In many cases you would sell off ancillary structures to make the property more attractive to a future buyer or lender. For example, if you have a self-storage facility along the frontage that is in poor condition and half full, you might be able to find somebody that is excited about storage who would buy it, renovate it, and more professionally manage it. You also benefit in that transaction since you are now a pure mobile home park and not a hybrid storage/mobile home park.

And don't forget that you sometimes would subdivide and allow the seller to keep that ancillary structure if they feel it to be hugely valuable and you don't. The perfect example of that would be if there's a bunch of raw land that comes with the deal that you feel is worth $1,000 an acre and the seller believes is worth $10,000 per acre.

 This is helpful. Thank you for clarifying your stance on the topic. 


In my case, the structures are within the park and not easily subdivided. I find it interesting that you would view the income from these ancillary structures as part of the real property value, like you view lot rent. But, it makes sense. I was under the assumption that since it is a community owned structure, it be viewed more like a community-owned mobile home. 

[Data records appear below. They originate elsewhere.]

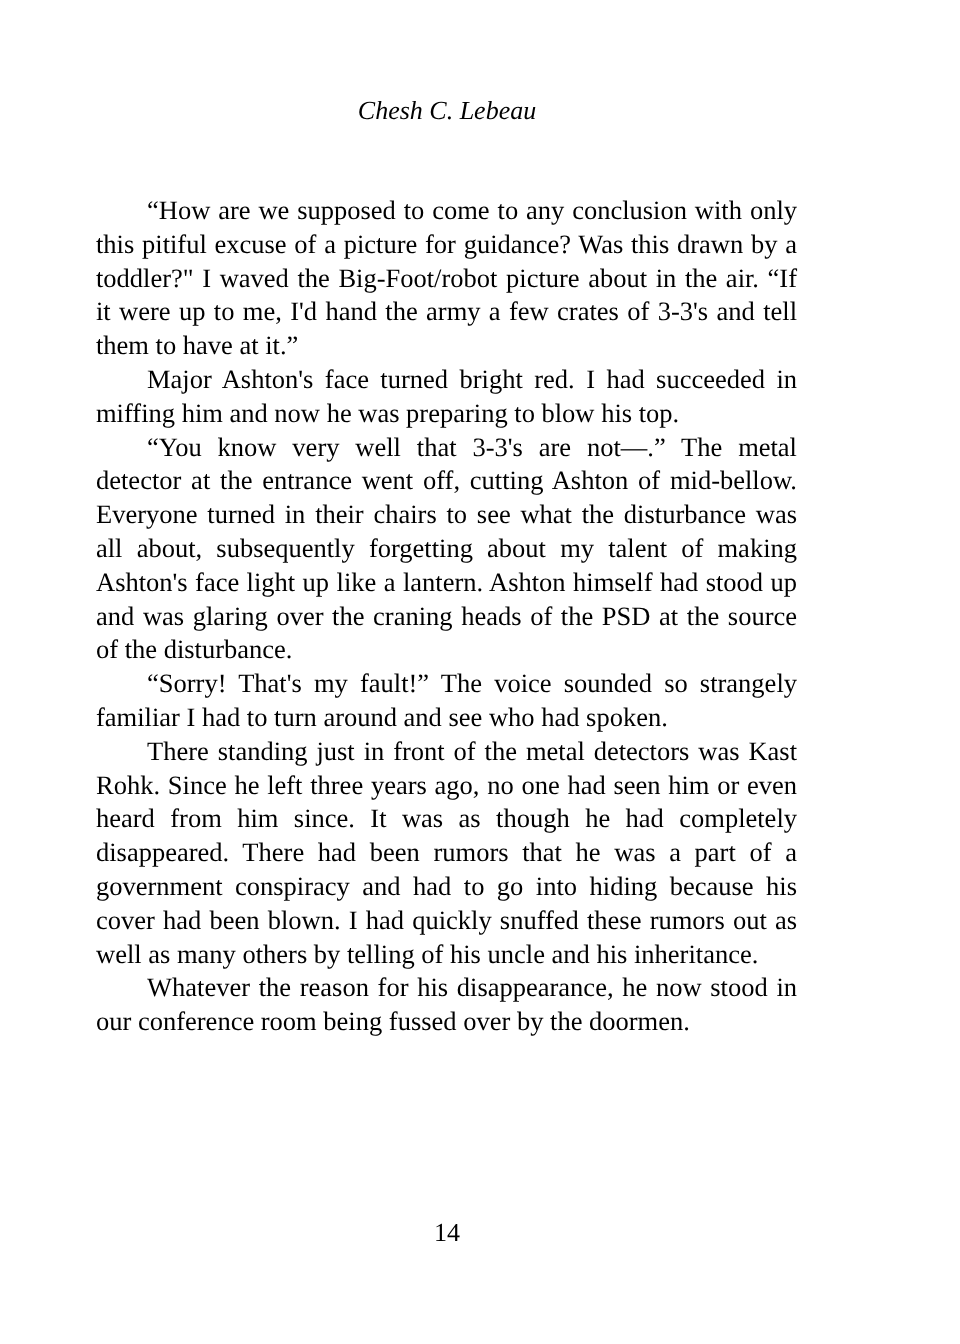Chesh C. Lebeau
“How are we supposed to come to any conclusion with only this pitiful excuse of a picture for guidance? Was this drawn by a toddler?" I waved the Big-Foot/robot picture about in the air. “If it were up to me, I'd hand the army a few crates of 3-3's and tell them to have at it.”
Major Ashton's face turned bright red. I had succeeded in miffing him and now he was preparing to blow his top.
“You know very well that 3-3's are not—.” The metal detector at the entrance went off, cutting Ashton of mid-bellow. Everyone turned in their chairs to see what the disturbance was all about, subsequently forgetting about my talent of making Ashton's face light up like a lantern. Ashton himself had stood up and was glaring over the craning heads of the PSD at the source of the disturbance.
“Sorry! That's my fault!” The voice sounded so strangely familiar I had to turn around and see who had spoken.
There standing just in front of the metal detectors was Kast Rohk. Since he left three years ago, no one had seen him or even heard from him since. It was as though he had completely disappeared. There had been rumors that he was a part of a government conspiracy and had to go into hiding because his cover had been blown. I had quickly snuffed these rumors out as well as many others by telling of his uncle and his inheritance.
Whatever the reason for his disappearance, he now stood in our conference room being fussed over by the doormen.
14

Because these ancillary structures (stick built cabins) are attached to the land, would you count all of the rental income from these structures in the overall "lot rent revenue"? *As long as you include their expenses, of course. 

Anything that is "real" property counts (lot rent, apartment rent, stick-built, commercial building, etc.). Anything that is "personal property" does not (mobile homes).

@David Denzy sometimes the location of the ancillary structures within the park makes it difficult to separate them, in which case you either figure out a way to make the deal work including them, or pass on the deal.  From the sounds of it, you have some rental cabins that are of that flavor on the deal you described.  

On occasion, we have acquired parks with site built home(s) that were originally occupied by the owner and family and they are in the middle of the park, or another location where it is not feasible to parcel off. You can make those structures into rental homes, into the manager's unit /office, or you can convert to a clubhouse or any amenity that will add value to the park resident experience.

Rental homes will likely create more income, but keep in mind that choice comes with increased maintenance expenses, tenant turnover, and additional management.  It can still make sense on paper, so this is not a bad move, especially if the home itself is of the right quality and materials where a tenant cannot do a lot of cosmetic damage easily.

Using as the manager unit/office is appropriate if it is in the right location within the park and there is no other option in the park that makes more financial sense as a trade-off.

Using as a park amenity (clubhouse, game room, library, etc) can make sense if you are seeking to provide a higher amenity package.